Gunvor Pulls Lukoil Bid After U.S. Treasury Labels Firm a ‘Russian Puppet’

Gunvor Pulls Lukoil Bid After U.S. Treasury Labels Firm a ‘Russian Puppet’

Gunvor Pulls Lukoil Bid After U.S. Treasury Labels Firm a ‘Russian Puppet’

Swiss commodity major Gunvor has pulled a $22-billion bid for Lukoil’s international business after the U.S. Treasury Department signaled it was not happy with the deal, calling the company a Russian “puppet”.

“President Trump has been clear that the war must end immediately. As long as Putin continues the senseless killings, the Kremlin’s puppet, Gunvor, will never get a license to operate and profit,” the Treasury said in an X post.

Gunvor was co-founded by its current CEO, Torbjorn Tornqvist, and Russian businessman Genadiy Timchenko, who sold his stake in the commodity trader back in 2014. Like many other large businessmen from Russia, Timchenko is under Western sanctions.

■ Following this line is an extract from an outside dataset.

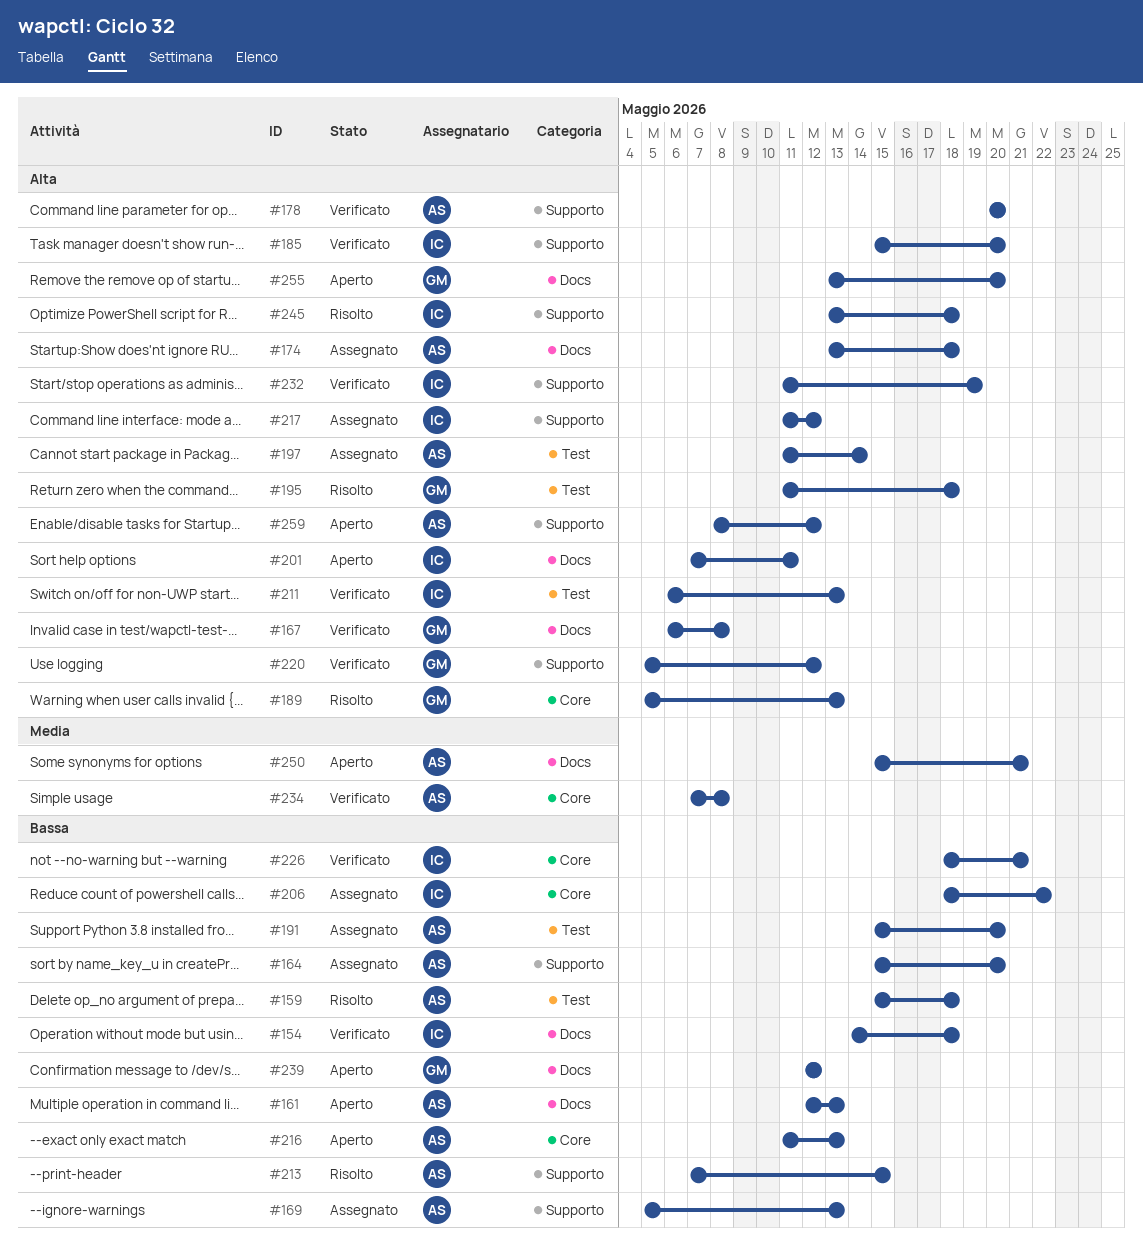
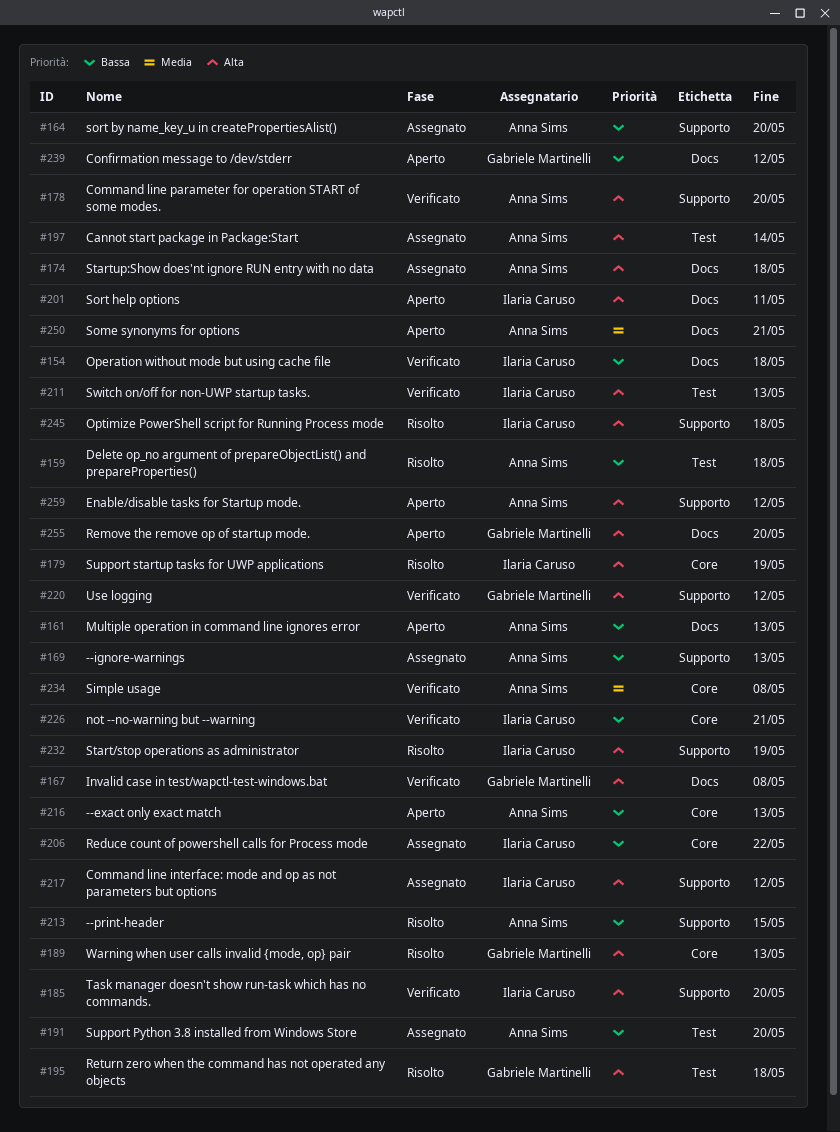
#179: none -> present
#232, status: Verificato -> Risolto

In response, Gunvor told Reuters in a statement that what the Department of the Treasury had written was “fundamentally misinformed and false, adding that it would be happy to clear any misunderstandings. Until that happened, however, Gunvor was pulling its bid for Lukoil’s international business.

The company’s decision follows a fraught few days during which chief executive officer Torbjorn Tornqvist had to repeatedly assure anyone interested that the deal did not feature a buyback clause for Lukoil, which was apparently a top concern for Western market regulators. Tornqvist also warned that unless regulators approved the deal in a timely fashion, there could be a disruption of fuel supply in Central and Eastern Europe after the U.S. sanctions kick in on November 21.

“The magnitude of this deal needs regulatory work. It cannot be completed in two weeks. Lukoil’s whole international operations are paralysed. Nobody can transact with them. A lot of jobs are at stake and the refining capacity could be very disrupted,” Tornqvist told the Financial Times earlier this week.

Lukoil has faced escalating restrictions on its global operations since the onset of Western sanctions following Russia’s invasion of Ukraine. The company holds a range of international upstream and downstream assets across Europe, the Middle East, and Africa, including refineries in Italy and the Netherlands, and upstream stakes in Iraq, Uzbekistan, and West Africa.